17.2.09

Exame

Há dias em que nos sentimos um belo naco de merda.

São dias em que não sabemos propriamente o que andamos por cá a fazer, em que acusamos todo o tipo de carências e dúvidas e tudo o mais que aumente a miserabilidade da nossa existência. Dizem os entendidos que não passam de fases, pela própria natureza, portanto, passageiras, mas que, como as ondas do mar - analogia preferida dos que sobre isto discorrem - andam num permanente ir e voltar.
Pela minha parte vejo-as como carraças que se nos colam à pele, que nos sugam o sangue - uma boa analogia para a vontade de viver ou, pelo menos, de ser feliz -, que nos fazem sentir mais vulneráveis do que um estudante perante uma folha branca num exame escrito.
A vida, afinal de contas, é um exame escrito permanente, em que o que nos é pedido não passa sempre de um resumo do que outros fizeram, do que outros disseram que deve ser, do que outros destinaram para nós. E perante isto há dias em que eu fico suspensa, a caneta na mão, o ar a encher-me o peito enquanto aguardo que as ideias se dignem salvar-me do abismo para onde me inclino mas as ideias, essas putas que se deitam nas cabeças de tanta a gente, não me tomam a massa cinzenta. E ali fico eu, o peito eventualmente menos inchado a cada expiração, a folha cada vez mais branca, reluzente, ofuscante à minha frente. Ali fico eu, especada, muda, imóvel, frágil.
É nessas alturas que a vida parece um poço sem fim, escuro e húmido, de onde não consigo sair porque as paredes, cobertas de musgo, me fazem escorregar as mãos. O cheiro é pútrido, como o de todos os poços abandonados para onde, ao longo do tempo, os homens foram atirando o seu lixo, tudo o que não queriam, o que lhes sobrava, os estorvos. Há dias em que, mesmo no fundo do poço, nos desviamos, mas há dias em que não conseguimos evitar sermos soterrados pelos escolhos.

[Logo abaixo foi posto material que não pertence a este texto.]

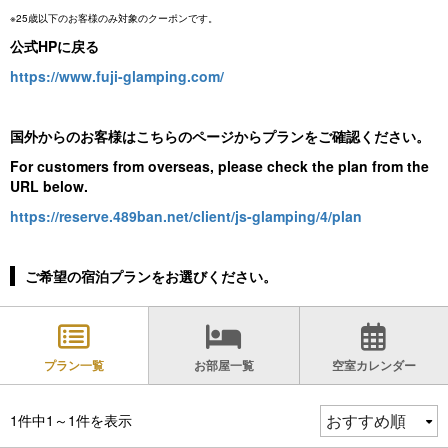
※25歳以下のお客様のみ対象のクーポンです。
公式HPに戻る
https://www.fuji-glamping.com/
国外からのお客様はこちらのページからプランをご確認ください。
For customers from overseas, please check the plan from the
URL below.
https://reserve.489ban.net/client/js-glamping/4/plan
ご希望の宿泊プランをお選びください。
プラン一覧
お部屋一覧
空室カレンダー
1件中1～1件を表示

É precisamente nesses dias que nos sentimos um belo naco de merda.

Ainda fiquei a olhar durante uns tempos para aquelas letras desenhadas naquela folha branca. Sentia-lhes o cheiro a desespero no desenho uniforme. Dobrei o papel e voltei a metê-lo no envelope, que guardei dentro de uma gaveta do móvel da sala. Olhei pela janela. O vento rugia, as folhas desprendiam-se das árvores para encher os esgotos, o dia estava escuro. «Mau tempo para um funeral», pensei. Depois, enfiei-me dentro da gabardina preta e pus-me a caminho do cemitério. Foi então que a chuva desatou a bater as vidraças com raiva.